Moderator: Megan Greene (Maverick Intelligence, Director of European Economics)

Olivier Blanchard expresses his approval regarding the strength of the report. He liked the short term recommendation he thinks that there is room for fiscal expansion, although he thinks it would be better to do bank recap in countries rather the public investments. He believes that the four tasks are imperative and should be exported.

Overall the speaker refers to the report as naive and too optimistic. He believes that there is no populous support for more Europe in most European countries. It is not a selling point. The big Brussel bureaucracy is seen as an example why Europe is not okay. The size of Parliament is too large and is considered not to be working. Many things can be done, and they leave this criticism as anti-European. These are changes that need to be made. He liked the idea of concentric circles, but he would rather make them overlapping depending on projects. For example, for defense, some countries are willing to go further than others. In regards to migration, it is the same thing.

Xavier Rolet supports the idea that Europe was founded on the graves of what was left of the two world wars. Peace initially meant reconstruction and growth. There are many unemployed workers. Although the environment has somewhat improved, Europe suffers from a deep deficit. Most people would agree that there is a lot of work to do to create a single market, especially in financial services which account for 75% of EU GDP. The focus of the report is good. The political benefits of having European nations to stop fighting each other. He sees that there are many forms of disagreements that citizens would like to see in job creation. Jobs do not come from the government sector. The system is no longer affordable given the performance of the economy. There is competition in 3 areas:

  1. The cost of labor is too high;
  2. The cost of energy;
  3. The cost of capital – is a key area that needs wholesale review, and it remains in the region of a third higher than the US because Europe and policy makers are obsessed with debt.

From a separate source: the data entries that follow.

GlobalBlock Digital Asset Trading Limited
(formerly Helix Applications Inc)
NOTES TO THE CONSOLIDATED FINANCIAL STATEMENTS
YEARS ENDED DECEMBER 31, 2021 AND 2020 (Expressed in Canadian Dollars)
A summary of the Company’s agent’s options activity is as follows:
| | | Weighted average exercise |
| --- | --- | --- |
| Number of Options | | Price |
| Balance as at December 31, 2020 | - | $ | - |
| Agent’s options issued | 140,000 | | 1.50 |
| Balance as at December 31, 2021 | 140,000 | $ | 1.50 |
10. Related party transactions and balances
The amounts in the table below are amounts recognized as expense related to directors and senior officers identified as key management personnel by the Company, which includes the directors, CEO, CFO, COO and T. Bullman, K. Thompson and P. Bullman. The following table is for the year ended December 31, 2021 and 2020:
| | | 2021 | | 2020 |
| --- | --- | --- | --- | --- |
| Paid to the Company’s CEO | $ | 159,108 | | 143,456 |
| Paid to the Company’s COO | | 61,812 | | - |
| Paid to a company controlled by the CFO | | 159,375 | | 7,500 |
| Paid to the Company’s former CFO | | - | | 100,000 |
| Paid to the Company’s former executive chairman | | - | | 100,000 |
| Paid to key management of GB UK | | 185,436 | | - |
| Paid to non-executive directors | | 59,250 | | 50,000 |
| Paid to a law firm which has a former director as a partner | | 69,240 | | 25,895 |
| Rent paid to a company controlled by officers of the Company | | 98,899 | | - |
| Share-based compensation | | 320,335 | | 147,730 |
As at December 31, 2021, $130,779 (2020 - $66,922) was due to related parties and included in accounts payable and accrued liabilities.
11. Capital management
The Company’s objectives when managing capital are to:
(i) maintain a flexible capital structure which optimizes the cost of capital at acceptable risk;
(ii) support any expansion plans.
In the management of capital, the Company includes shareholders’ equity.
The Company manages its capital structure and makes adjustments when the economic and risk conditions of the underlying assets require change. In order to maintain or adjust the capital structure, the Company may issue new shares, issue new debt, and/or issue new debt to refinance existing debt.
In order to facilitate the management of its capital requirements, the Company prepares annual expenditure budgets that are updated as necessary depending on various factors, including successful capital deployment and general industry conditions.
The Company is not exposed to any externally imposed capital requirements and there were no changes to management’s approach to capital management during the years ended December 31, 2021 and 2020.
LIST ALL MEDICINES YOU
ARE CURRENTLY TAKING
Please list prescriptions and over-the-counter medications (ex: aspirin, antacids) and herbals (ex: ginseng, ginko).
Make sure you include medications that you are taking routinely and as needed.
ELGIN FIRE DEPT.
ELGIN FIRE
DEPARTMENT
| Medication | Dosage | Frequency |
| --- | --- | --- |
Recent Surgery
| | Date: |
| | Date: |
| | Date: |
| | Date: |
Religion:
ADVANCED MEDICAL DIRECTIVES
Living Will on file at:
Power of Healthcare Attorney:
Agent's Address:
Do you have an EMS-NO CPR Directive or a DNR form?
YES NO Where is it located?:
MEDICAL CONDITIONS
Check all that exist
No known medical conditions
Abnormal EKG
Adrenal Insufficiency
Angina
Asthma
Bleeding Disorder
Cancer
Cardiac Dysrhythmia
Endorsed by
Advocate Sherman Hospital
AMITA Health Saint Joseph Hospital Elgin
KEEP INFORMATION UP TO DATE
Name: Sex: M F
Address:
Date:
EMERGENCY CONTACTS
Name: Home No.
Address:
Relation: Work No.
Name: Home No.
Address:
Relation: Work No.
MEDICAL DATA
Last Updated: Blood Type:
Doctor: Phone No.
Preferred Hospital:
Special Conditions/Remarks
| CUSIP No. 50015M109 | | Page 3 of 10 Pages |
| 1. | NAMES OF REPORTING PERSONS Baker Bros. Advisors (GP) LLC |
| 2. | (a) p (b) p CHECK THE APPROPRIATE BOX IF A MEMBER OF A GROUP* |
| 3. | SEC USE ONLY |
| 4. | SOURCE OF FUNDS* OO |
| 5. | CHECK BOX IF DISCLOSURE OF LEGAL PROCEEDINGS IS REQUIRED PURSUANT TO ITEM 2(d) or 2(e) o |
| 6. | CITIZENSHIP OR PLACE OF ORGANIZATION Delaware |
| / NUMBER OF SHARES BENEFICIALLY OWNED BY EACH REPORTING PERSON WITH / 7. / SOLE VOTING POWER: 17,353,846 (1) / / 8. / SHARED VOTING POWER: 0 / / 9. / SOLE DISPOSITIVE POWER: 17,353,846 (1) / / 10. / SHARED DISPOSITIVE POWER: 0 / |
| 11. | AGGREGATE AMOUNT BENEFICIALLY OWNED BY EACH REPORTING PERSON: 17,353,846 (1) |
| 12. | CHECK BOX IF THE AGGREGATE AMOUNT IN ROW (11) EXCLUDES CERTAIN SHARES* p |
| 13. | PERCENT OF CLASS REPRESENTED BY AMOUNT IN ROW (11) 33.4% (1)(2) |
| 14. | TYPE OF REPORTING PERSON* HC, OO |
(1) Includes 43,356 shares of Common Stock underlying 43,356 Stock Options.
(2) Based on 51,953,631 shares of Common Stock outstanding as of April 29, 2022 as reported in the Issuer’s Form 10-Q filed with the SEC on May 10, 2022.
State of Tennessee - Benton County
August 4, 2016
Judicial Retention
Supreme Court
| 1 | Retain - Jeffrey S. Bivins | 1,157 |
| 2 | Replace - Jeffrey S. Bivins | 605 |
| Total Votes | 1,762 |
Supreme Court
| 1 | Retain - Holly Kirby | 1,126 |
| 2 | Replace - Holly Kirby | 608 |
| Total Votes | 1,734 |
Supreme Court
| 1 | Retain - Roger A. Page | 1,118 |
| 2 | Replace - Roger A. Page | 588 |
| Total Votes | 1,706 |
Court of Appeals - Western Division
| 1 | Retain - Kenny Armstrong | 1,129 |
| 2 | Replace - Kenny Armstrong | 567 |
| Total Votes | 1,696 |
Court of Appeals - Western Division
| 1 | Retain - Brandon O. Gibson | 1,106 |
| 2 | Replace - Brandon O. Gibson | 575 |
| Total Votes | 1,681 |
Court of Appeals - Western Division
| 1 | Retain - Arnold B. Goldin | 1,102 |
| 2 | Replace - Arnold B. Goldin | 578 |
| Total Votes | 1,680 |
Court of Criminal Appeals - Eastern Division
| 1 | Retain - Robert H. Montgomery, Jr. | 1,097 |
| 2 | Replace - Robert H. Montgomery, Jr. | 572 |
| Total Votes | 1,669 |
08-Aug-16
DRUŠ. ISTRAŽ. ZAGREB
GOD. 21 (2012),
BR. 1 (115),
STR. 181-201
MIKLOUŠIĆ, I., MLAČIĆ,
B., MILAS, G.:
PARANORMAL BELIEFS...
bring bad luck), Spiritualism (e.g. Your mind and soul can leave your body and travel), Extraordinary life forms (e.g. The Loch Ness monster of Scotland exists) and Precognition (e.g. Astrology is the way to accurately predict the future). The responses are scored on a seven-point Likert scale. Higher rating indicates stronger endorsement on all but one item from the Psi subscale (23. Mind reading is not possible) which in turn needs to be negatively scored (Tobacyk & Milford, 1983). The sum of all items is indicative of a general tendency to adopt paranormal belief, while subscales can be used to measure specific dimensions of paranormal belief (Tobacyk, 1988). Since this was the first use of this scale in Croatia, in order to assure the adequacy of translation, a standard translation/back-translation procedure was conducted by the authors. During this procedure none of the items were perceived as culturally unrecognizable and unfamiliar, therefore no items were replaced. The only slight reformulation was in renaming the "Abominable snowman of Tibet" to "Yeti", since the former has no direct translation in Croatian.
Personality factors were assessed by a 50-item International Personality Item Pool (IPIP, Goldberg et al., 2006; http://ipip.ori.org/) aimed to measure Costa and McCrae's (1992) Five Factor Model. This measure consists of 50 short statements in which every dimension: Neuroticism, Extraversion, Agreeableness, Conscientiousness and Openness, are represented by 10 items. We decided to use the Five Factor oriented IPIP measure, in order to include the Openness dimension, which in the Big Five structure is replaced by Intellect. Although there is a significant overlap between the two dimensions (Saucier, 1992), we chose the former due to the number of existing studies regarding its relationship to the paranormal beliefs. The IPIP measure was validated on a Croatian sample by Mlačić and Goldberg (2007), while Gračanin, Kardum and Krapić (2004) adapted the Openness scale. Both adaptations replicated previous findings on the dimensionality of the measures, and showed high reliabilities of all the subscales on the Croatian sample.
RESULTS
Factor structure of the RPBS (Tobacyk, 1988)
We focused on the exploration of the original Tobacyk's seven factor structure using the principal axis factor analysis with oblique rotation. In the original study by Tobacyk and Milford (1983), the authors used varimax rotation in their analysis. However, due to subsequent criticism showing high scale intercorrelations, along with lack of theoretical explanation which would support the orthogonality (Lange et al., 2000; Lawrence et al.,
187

Governments need to find a way to create more jobs. They will not come out of the blue chip sector or the government. Corporate growing is not as expansionist in Europe. Net employment and job creation performance by the blue chips was negative. That is the most you can hope for in good times, and that is the most benefit to the companies. They don’t want to increase it. They want to keep the line flat. There is a need to work with small businesses and entrepreneurs. They complain about access to capital. Why the only source of money being bank lending, not financial markets, fragmentation and regulation. The particular European feature that wealth is distributed through debt can be subsidized. The EU spend a lot of money supporting debt.

Paul Thomson thinks that the politics of the review lacks in realism. Without a more realistic view, they will achieve the opposite of what they want. Despite the fact that political uncertainties hit Europe the recovery is gaining speed. They think that the remaining unemployment is almost entirely structural. It is not a problem of demand. Some of the factors that weight on growth is crisis legacies like high debt, but mostly structural problems that predate the crisis. Looking at the founding members of the Euro there was a uniform convergence of the countries below the capital GDP with those higher. That convergence has stopped. Their deep structural problems that need to be dealt with are that most of the challenges in that regard are at the national level.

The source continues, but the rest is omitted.